### PROBLÈME POSÉ A
Donnez mot pour mot le passage du texte sur la guerre et les bossus qui commence par les mots contenant « Mais, pour le » et se termine par « à se contredire. ».

====== TEXTE CITÉ ======

Mais, pour le rencontrer dans ce qu’il a d’universel, il faut oublier qu’il est des camps et ne point discuter les idéologies. Les langages charrient des contradictions tellement inextricables qu’elles font désespérer du salut de l’homme. Franco bombarde Barcelone parce que Barcelone, dit-il, a massacré des religieux. Franco protège donc les valeurs chrétiennes. Mais le chrétien assiste, au nom de ces valeurs chrétiennes, dans Barcelone bombardée, à des bûchers de femmes et d’enfants. Et il ne comprend plus. Ce sont, me direz-vous, les tristes nécessités de la guerre... La guerre est absurde. Il faut cependant choisir un camp. Mais il me semble que d’abord est absurde un langage qui oblige les hommes à se contredire.
N’objectez point non plus l’évidence de vos vérités, vous avez raison. Vous avez tous raison. Il a raison celui-là même qui rejette les malheurs du monde sur les bossus. Si nous déclarons la guerre aux bossus, si nous lançons l’image d’une race des bossus, nous apprendrons vite à nous exalter. Toutes les vilenies, tous les crimes, toutes les prévarications des bossus, nous les porterons à leur débit. Et ce sera justice. Et, quand nous noierons dans son sang un pauvre bossu innocent, nous hausserons tristement les épaules : « Ce sont là les horreurs de la guerre... Il paie pour les autres... Il paie pour les crimes des bossus... » Car, certes, les bossus aussi commettent des crimes.
Oubliez donc ces divisions qui, une fois admises, entraînent tout un Coran de vérités inébranlables et le fanatisme qui en découle. On peut ranger les hommes en hommes de droite et en hommes de gauche, en bossus et en non-bossus, en fascistes on en démocrates, et ces distinctions sont inattaquables ; mais la vérité, vous le savez, c’est ce qui simplifie le monde, et non ce qui crée le chaos.
Si nous demandions à l’homme de guerre, quel qu’il soit, non en l’écoutant se justifier dans Son langage insuffisant, mais en le regardant vivre, le sens de ses aspirations profondes ?

====== DONNÉES DISPONIBLES ======

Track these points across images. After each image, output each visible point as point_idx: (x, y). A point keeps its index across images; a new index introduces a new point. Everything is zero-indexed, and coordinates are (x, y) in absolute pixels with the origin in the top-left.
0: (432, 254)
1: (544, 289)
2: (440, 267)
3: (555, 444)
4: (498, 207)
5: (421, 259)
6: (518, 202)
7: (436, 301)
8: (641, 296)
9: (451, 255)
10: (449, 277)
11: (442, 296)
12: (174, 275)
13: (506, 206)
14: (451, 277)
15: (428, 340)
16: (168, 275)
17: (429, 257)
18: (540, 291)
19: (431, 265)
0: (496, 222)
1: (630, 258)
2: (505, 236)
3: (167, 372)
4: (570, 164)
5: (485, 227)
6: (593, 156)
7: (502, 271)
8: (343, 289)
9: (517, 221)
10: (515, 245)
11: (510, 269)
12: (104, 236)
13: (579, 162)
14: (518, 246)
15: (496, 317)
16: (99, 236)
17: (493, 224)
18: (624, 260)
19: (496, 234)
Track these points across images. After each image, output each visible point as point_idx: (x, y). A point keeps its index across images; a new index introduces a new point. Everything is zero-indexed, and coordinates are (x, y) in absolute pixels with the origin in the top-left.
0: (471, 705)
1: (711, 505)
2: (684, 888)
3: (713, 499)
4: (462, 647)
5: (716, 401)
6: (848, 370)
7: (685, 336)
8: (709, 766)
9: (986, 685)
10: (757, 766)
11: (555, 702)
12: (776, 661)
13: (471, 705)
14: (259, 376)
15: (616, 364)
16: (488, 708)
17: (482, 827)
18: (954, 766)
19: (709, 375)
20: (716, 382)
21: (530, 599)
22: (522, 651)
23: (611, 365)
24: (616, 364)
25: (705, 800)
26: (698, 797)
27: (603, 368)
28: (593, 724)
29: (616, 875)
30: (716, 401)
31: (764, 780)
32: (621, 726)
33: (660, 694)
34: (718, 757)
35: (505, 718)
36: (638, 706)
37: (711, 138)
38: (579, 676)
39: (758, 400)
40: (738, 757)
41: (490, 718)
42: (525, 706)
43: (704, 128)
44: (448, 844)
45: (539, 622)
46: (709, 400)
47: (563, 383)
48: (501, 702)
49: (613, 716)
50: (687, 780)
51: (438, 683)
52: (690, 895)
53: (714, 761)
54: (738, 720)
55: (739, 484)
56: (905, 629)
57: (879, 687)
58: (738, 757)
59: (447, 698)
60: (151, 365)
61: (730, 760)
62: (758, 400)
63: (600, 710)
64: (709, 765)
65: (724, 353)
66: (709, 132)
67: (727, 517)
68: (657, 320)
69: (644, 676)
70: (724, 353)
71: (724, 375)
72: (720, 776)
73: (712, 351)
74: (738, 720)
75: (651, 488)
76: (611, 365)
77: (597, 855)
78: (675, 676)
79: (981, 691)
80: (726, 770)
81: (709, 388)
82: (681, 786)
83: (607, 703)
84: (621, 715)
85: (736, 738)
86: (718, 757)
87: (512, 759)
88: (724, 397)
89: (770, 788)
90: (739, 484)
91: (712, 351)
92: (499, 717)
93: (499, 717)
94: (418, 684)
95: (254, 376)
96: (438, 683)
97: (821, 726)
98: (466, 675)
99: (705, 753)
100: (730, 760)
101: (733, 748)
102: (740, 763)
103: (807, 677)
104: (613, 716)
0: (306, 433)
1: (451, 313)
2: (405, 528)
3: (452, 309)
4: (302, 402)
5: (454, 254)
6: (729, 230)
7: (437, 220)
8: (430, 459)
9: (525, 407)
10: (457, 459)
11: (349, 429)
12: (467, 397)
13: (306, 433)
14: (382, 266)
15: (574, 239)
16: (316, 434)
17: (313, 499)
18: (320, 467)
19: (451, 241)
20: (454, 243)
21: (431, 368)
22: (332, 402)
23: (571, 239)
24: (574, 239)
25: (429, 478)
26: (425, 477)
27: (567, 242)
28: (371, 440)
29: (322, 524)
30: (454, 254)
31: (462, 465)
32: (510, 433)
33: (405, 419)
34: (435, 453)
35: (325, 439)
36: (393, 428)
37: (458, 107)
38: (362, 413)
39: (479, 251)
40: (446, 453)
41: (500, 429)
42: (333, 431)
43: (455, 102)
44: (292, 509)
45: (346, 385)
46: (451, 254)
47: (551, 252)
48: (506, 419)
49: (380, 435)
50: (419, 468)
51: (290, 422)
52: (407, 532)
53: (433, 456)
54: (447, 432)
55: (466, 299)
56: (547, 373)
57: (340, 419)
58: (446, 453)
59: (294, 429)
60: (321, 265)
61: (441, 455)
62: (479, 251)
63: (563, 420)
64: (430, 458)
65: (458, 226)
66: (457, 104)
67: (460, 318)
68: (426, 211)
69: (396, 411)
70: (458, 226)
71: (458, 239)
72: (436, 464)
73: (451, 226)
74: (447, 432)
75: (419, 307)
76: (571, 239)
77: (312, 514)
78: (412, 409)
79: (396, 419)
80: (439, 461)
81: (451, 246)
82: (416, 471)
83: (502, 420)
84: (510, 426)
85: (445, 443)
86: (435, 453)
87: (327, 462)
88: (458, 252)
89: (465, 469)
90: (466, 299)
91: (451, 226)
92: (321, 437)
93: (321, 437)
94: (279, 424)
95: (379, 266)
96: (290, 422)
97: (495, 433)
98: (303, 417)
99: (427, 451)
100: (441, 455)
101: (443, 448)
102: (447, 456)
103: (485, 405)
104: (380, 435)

======

### PROBLÈME POSÉ B
Renvoyez sans rien changer les lignes du listing, depuis sa première ligne jusqu'à celle qui contient « 7: (436, 301) », les deux incluses.

### RÉSULTAT DE L'EXERCICE A
Mais, pour le rencontrer dans ce qu’il a d’universel, il faut oublier qu’il est des camps et ne point discuter les idéologies. Les langages charrient des contradictions tellement inextricables qu’elles font désespérer du salut de l’homme. Franco bombarde Barcelone parce que Barcelone, dit-il, a massacré des religieux. Franco protège donc les valeurs chrétiennes. Mais le chrétien assiste, au nom de ces valeurs chrétiennes, dans Barcelone bombardée, à des bûchers de femmes et d’enfants. Et il ne comprend plus. Ce sont, me direz-vous, les tristes nécessités de la guerre... La guerre est absurde. Il faut cependant choisir un camp. Mais il me semble que d’abord est absurde un langage qui oblige les hommes à se contredire.

### RÉSULTAT DE L'EXERCICE B
Track these points across images. After each image, output each visible point as point_idx: (x, y). A point keeps its index across images; a new index introduces a new point. Everything is zero-indexed, and coordinates are (x, y) in absolute pixels with the origin in the top-left.
0: (432, 254)
1: (544, 289)
2: (440, 267)
3: (555, 444)
4: (498, 207)
5: (421, 259)
6: (518, 202)
7: (436, 301)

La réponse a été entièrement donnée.